▸ **TASK REQUIREMENTS**
Your answer must be an exact copy of the records, minus any pictures.

▸ **STORED DATA**
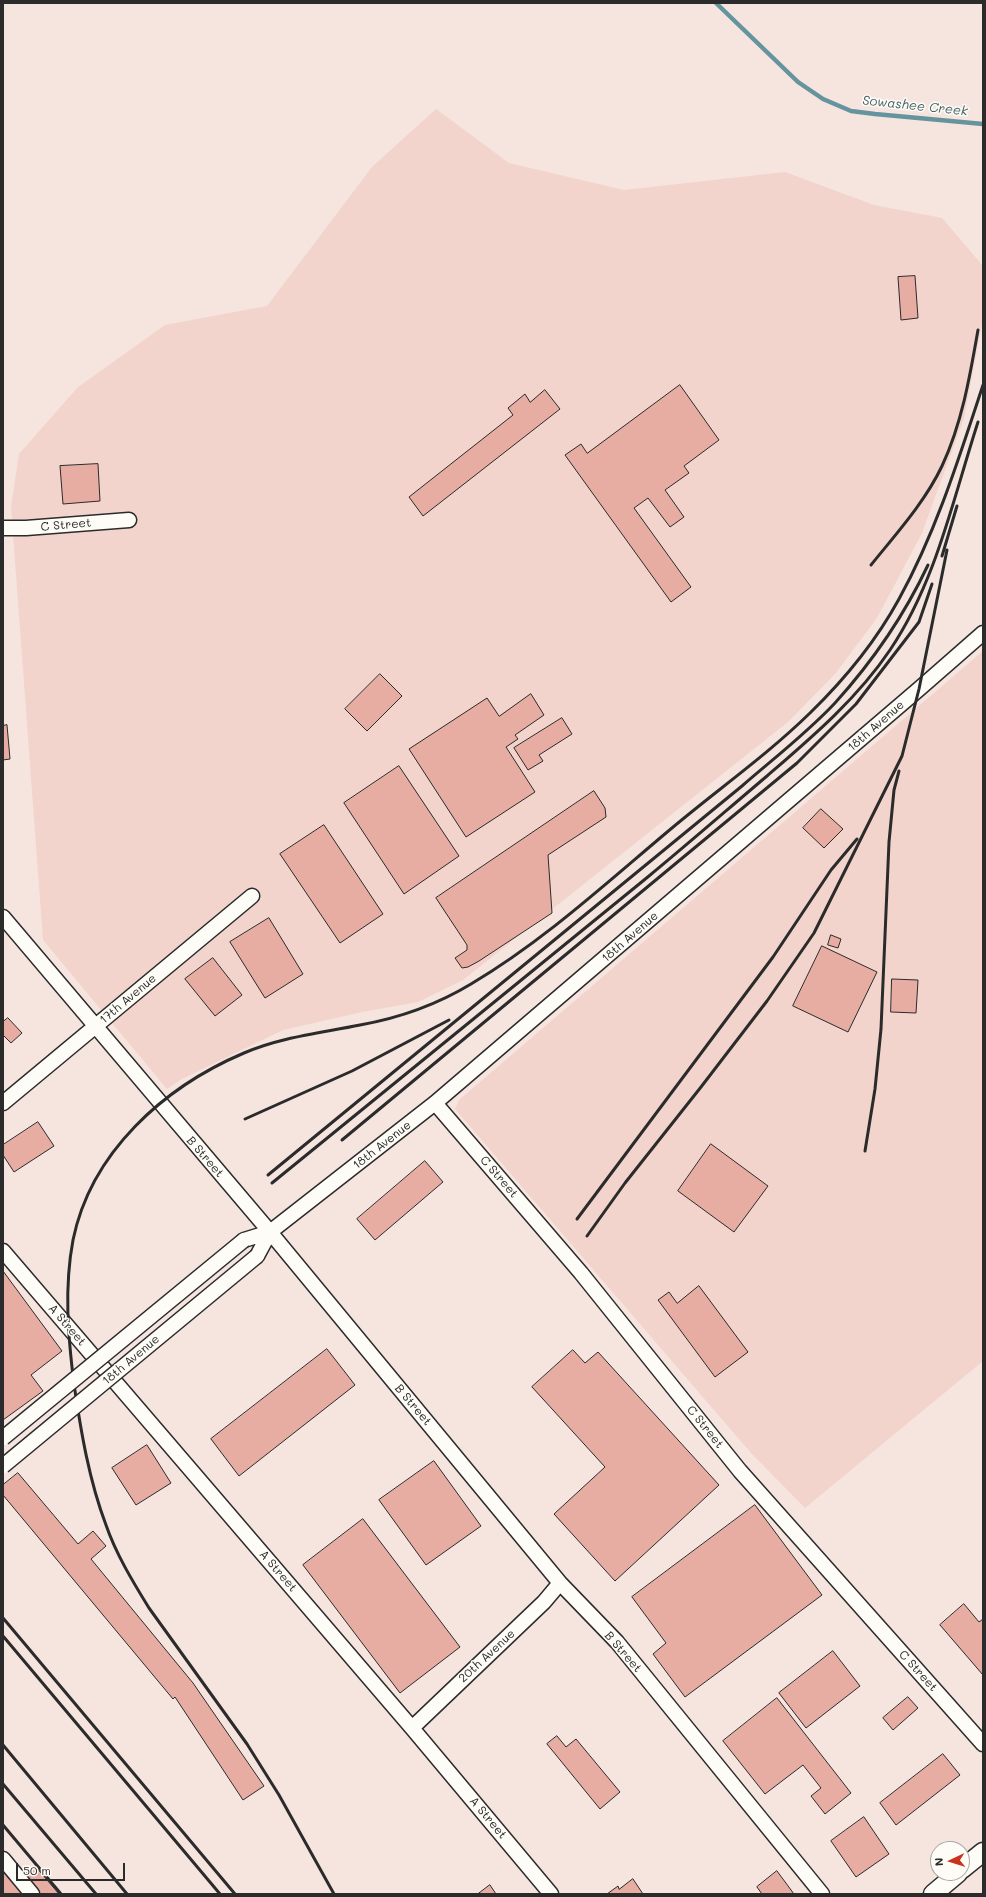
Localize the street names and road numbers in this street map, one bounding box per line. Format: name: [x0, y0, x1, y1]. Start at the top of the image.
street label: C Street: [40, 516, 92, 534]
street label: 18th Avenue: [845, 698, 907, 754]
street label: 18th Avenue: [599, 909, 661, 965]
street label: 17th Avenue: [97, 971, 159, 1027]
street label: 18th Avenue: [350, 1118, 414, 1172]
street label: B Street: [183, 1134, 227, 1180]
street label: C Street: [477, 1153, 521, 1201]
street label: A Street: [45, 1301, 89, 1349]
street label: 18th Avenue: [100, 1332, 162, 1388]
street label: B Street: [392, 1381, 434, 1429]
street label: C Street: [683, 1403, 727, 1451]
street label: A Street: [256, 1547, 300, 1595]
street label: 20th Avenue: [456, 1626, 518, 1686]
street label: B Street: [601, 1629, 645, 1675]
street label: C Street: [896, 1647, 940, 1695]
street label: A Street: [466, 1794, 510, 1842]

▸ **ANSWER TO THE PROBLEM**
Localize the street names and road numbers in this street map, one bounding box per line. Format: name: [x0, y0, x1, y1]. Start at the top of the image.
street label: C Street: [40, 516, 92, 534]
street label: 18th Avenue: [845, 698, 907, 754]
street label: 18th Avenue: [599, 909, 661, 965]
street label: 17th Avenue: [97, 971, 159, 1027]
street label: 18th Avenue: [350, 1118, 414, 1172]
street label: B Street: [183, 1134, 227, 1180]
street label: C Street: [477, 1153, 521, 1201]
street label: A Street: [45, 1301, 89, 1349]
street label: 18th Avenue: [100, 1332, 162, 1388]
street label: B Street: [392, 1381, 434, 1429]
street label: C Street: [683, 1403, 727, 1451]
street label: A Street: [256, 1547, 300, 1595]
street label: 20th Avenue: [456, 1626, 518, 1686]
street label: B Street: [601, 1629, 645, 1675]
street label: C Street: [896, 1647, 940, 1695]
street label: A Street: [466, 1794, 510, 1842]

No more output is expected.